L'embuscade finale également, est non seulement inattendue, mais plutôt bien menée : on constate d'abord que Cochise est le héros du film à égalité avec Jeffords, puisque le principal de l'action est porté sur lui, tuant au couteau et à la flèche. J'aime le regard du blanc qui regarde son fils tomber une flèche dans le ventre, la caméra qui s'attarde sur le père, tué au couteau, charrié par les eaux, le tireur embusqué qui hurle qu'il ne peut pas tirer parce que ses potes sont dans la ligne de tir (ce petit coté "humain" dans les fusillades, où même les salauds sont attentifs à la sécurité des leurs est malheureusement trop absent du western italien où l'humanité des victimes et des tireurs est totalement niée au profit du seul esthétisme de la scène), ce joli plan en contrejour et contreplongée de l'un des tireurs, ce petit cri de Sunsiareeh quand Jeffords se prend sa deuxième balle, ce petit cri qui dit tout, et bien sûr Jeffords qui réalise la mort de sa belle, et le discours de Cochise, étonnant de bon sens malgré l'excellente répartie de Jeffords "

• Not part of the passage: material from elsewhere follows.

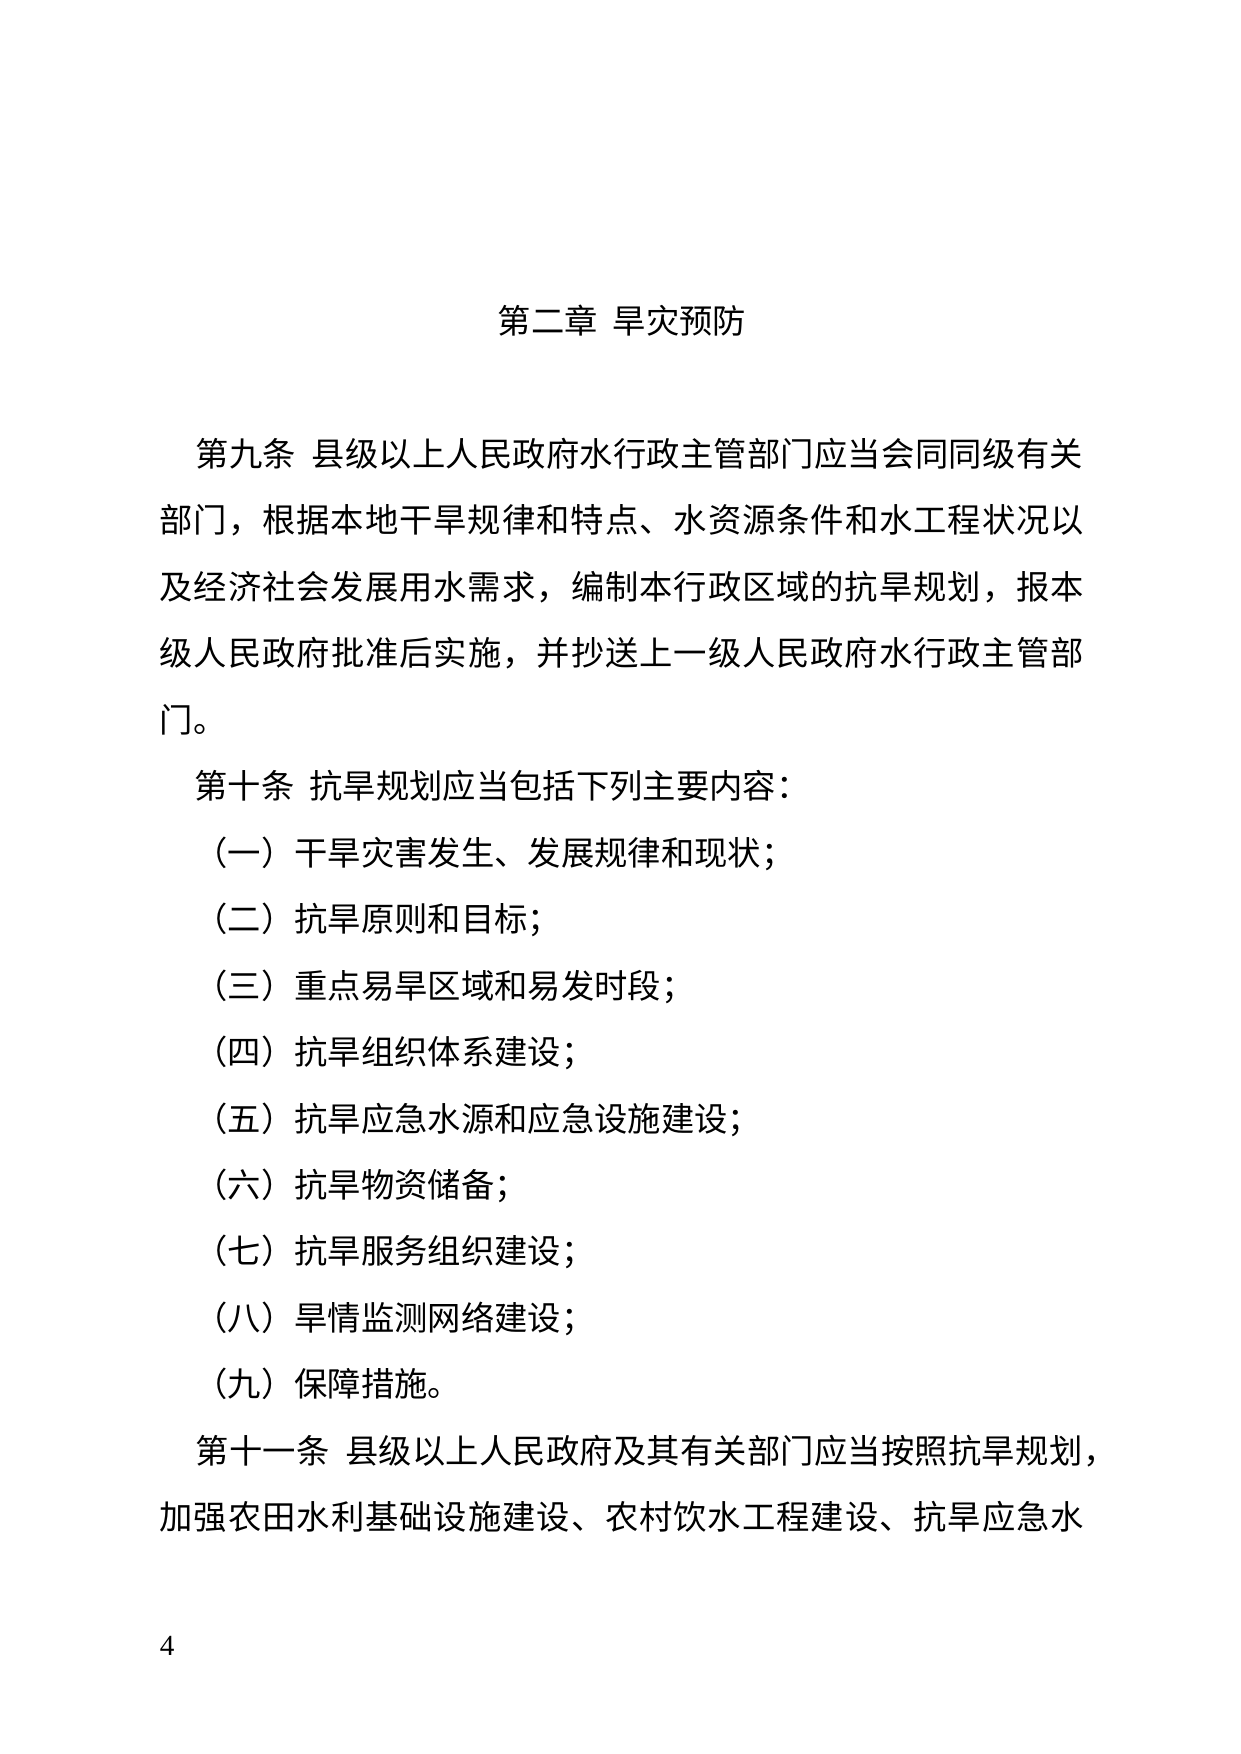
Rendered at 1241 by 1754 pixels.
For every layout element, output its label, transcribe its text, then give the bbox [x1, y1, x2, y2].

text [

Speak to her!", tout cela me touche.

Mais tout cela ne fait pas un très bon film non plus. L’attaque des chariots, poussive, datée alors que certaines attaques que j’ai pu voir dans les serials des années 30 paraissent plus inventives, l’attaque de la diligence avec les flèches misérables qui volent mollement avant de faire ploc par terre sont déjà le signe que le film a très mal vieilli. Et surtout, l’idylle entre Jeffords et Sunsiareeh (Debra Paget) plombe totalement le film, chiante au possible, noyée dans une mélasse de violons insupportables, sans qu’à aucun réel moment on n’ait envie de s’intéresser au devenir de ce couple dont l'enjeu interracial ne fait plus mouche aujourd'hui. Comme ces deux là ont environ un bon tiers du film ensemble à blablater sans se toucher, c’est un tiers du film sans intérêt, un tiers du film à regarder sa montre. Un tiers du film pesant qui casse le rythme d’une intrigue déjà largement parasitée par les signaux verts clignotant de la bonne conscience américaine en action, ça en devient presque un miracle que La flèche brisée puisse malgré tout être encore vu comme un western correct qui se suit sans déplaisir.